• **REQUEST**:
Copy every line of the material below character for character, keeping the original line breaks and order.

------------------------------------------------------------

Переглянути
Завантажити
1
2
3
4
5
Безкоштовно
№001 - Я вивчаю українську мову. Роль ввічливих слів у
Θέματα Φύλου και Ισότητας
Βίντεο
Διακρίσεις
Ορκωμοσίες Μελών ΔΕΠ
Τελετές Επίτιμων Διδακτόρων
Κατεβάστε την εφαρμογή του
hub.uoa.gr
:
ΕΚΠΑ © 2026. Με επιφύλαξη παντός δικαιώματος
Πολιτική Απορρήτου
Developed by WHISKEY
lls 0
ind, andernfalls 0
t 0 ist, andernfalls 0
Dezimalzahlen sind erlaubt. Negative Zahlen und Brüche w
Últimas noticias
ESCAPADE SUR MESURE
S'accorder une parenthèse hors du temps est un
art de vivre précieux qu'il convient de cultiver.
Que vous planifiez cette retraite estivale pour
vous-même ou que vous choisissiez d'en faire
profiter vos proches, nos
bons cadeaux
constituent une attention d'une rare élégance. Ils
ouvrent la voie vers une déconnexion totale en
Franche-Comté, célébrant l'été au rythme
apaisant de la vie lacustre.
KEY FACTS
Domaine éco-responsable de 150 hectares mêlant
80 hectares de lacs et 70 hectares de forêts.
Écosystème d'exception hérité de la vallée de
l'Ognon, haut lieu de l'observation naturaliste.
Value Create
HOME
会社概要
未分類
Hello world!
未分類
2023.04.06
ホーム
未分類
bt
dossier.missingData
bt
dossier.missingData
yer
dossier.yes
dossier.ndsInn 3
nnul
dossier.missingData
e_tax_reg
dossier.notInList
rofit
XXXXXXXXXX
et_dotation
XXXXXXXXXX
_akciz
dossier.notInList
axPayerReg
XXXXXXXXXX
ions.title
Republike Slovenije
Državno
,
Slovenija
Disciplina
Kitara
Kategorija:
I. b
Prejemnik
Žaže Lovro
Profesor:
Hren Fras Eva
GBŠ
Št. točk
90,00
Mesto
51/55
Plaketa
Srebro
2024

------------------------------------------------------------

• **RESULT OF THE EXERCISE**:
Переглянути
Завантажити
1
2
3
4
5
Безкоштовно
№001 - Я вивчаю українську мову. Роль ввічливих слів у
Θέματα Φύλου και Ισότητας
Βίντεο
Διακρίσεις
Ορκωμοσίες Μελών ΔΕΠ
Τελετές Επίτιμων Διδακτόρων
Κατεβάστε την εφαρμογή του
hub.uoa.gr
:
ΕΚΠΑ © 2026. Με επιφύλαξη παντός δικαιώματος
Πολιτική Απορρήτου
Developed by WHISKEY
lls 0
ind, andernfalls 0
t 0 ist, andernfalls 0
Dezimalzahlen sind erlaubt. Negative Zahlen und Brüche w
Últimas noticias
ESCAPADE SUR MESURE
S'accorder une parenthèse hors du temps est un
art de vivre précieux qu'il convient de cultiver.
Que vous planifiez cette retraite estivale pour
vous-même ou que vous choisissiez d'en faire
profiter vos proches, nos
bons cadeaux
constituent une attention d'une rare élégance. Ils
ouvrent la voie vers une déconnexion totale en
Franche-Comté, célébrant l'été au rythme
apaisant de la vie lacustre.
KEY FACTS
Domaine éco-responsable de 150 hectares mêlant
80 hectares de lacs et 70 hectares de forêts.
Écosystème d'exception hérité de la vallée de
l'Ognon, haut lieu de l'observation naturaliste.
Value Create
HOME
会社概要
未分類
Hello world!
未分類
2023.04.06
ホーム
未分類
bt
dossier.missingData
bt
dossier.missingData
yer
dossier.yes
dossier.ndsInn 3
nnul
dossier.missingData
e_tax_reg
dossier.notInList
rofit
XXXXXXXXXX
et_dotation
XXXXXXXXXX
_akciz
dossier.notInList
axPayerReg
XXXXXXXXXX
ions.title
Republike Slovenije
Državno
,
Slovenija
Disciplina
Kitara
Kategorija:
I. b
Prejemnik
Žaže Lovro
Profesor:
Hren Fras Eva
GBŠ
Št. točk
90,00
Mesto
51/55
Plaketa
Srebro
2024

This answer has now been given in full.